DWM. Brown eyes, brown hair (what there is of it (I'm not officially bald (yet))). I'm as old as my tongue and a little older than my teeth. 6'4" Some people say I'm like a big teddy bear (completely stuffed).
I had two older sisters. When most people talk about having scars from childhood, they mean the wimpy, emotional kind. I have real ones all over my body. One sister put rocks in my pillow and then tried to get me to actually leap into bed. I refused because we weren't supposed to jump on the bed, and that seemed too similar. She kept pushing for me to do it; I kept refusing. She finally got so mad she picked up the pillow and hit me with it. The doctor who stitched up the gash above my eye didn't understand how I got hurt that way in a pillow fight.
Every time I got in trouble in school, it was their fault. Example: when I was in first grade, we had to memorize a poem and then recite it to the class. My sisters 'helped' by making me repeat it word for word after them, then drilling me for hours until I was letter-perfect. The teacher was not impressed when I stood in front of the class and said: "Twinkle, twinkle little bat. How I wonder what you're at. Up above the world so high, like a tea tray in the sky."
They also 'helped' me by teaching me easy to remember rhymes, like "one mouse, two mice, one louse, two lice." That would have been great, but they had to go further, so I also knew "one goose, two geese, one moose, two meese" and "one die, two dice, one tie, two tice."
My vocabulary was expanded when they explained that one word was okay to use because it wasn't a four-letter word -- although it sounded like it began with an 'f' is was actually spelled with a 'ph.'
After having overcome all that --
I don't have a job, per se. I consult/freelance for a number of factories. Mostly it's helping them decide what factors to consider when expanding their capacity, but I'm not above doing a little CAD work or CAM programming. I also write science fiction and fantasy short stories.
My writing has been greatly helped by surgery -- a few years ago they put a bit of bull in me!

It's called a "Bovine Pericardial Heart Valve." I had an aortic aneurysm (I knew I was bleeding internally because I felt all squishy inside). I'd always had a bad valve (it just wasn't bad enough to risk surgery) so they slapped a new one in while they had me open.
Being at the brink of death and having to have an emergency, 14 hour surgery on the 4th of July sounds terribly dramatic and life-changing. It wasn't -- a lot of weird symptoms suddenly appeared (no feeling in one of my cheeks (not one on my face), my legs taking turns going numb, colon issuing an "everybody out now!" riot call, etc.), I went to the ER, I played gin with the EMT as they took me to a larger hospital, a doctor explained I absolutely had to have my aorta repaired within two weeks (he told me that as the nurses were shaving my body and otherwise prepping me for surgery), and for two weeks afterwards, I had a great bunch of nurses who had never heard my jokes!
Highlights:
1) When I was in the recovery room, a mother dragon brought in a fresh kill to feed her young. Watching that felt more real to me than the nurses who kept coming to check on me.

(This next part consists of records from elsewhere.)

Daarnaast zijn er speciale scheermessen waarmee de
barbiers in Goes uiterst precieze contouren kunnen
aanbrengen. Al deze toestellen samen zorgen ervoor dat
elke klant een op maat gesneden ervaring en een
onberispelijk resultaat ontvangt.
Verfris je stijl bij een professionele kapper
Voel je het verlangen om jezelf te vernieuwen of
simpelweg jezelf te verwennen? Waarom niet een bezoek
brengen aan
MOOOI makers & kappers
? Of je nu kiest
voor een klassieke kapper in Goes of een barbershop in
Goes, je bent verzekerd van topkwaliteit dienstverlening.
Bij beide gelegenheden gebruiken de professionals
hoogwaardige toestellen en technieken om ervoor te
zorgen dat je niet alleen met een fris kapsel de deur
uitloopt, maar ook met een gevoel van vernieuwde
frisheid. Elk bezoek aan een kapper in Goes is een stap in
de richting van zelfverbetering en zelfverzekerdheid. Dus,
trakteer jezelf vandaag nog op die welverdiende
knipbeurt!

2) They issued me a little red pillow and told me to clutch it tightly to my chest if I felt a sneeze coming on. I thought they were crazy. Two days later, I happened to sneeze. It was the most perfect pain ever. I've been shot and stabbed. I've had root canals, kidney stones, gall stones, and acute pancreatitis. Nothing compares to that sneeze. It was as if every cell in my body exploded in flames. I kept that pillow very, very close after that.
3) The surgeon had good news and disappointing news. Good: my heart has only a few superficial scars from my heart attacks (I had my first one when I was 19). Disappointing: the aneurysm was because of a congenital defect, meaning my decades of drinking, smoking, partying, and fatty foods hadn't had any effect.

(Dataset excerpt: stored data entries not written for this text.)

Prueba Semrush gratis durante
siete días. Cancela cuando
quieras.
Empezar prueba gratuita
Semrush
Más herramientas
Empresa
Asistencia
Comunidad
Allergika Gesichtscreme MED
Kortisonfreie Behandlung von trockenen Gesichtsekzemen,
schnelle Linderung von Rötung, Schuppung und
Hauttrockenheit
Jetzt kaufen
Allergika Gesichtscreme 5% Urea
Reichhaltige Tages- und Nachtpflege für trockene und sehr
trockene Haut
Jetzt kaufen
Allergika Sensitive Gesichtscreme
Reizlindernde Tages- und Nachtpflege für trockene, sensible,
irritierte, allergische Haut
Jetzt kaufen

Perhaps I should mention I've been dead (as in flatlined) a few times:
I was shot, and although it was nothing more than a thin graze, I managed to lose enough blood that they had to use CPR to revive me.
I was overdosed on morphine in a hospital, and they had to revive me.
They had to stop my heart to do the plumbing job explained above.
Sorry this post is so long -- I know there's no excuse for me, but I do take a lot of explaining!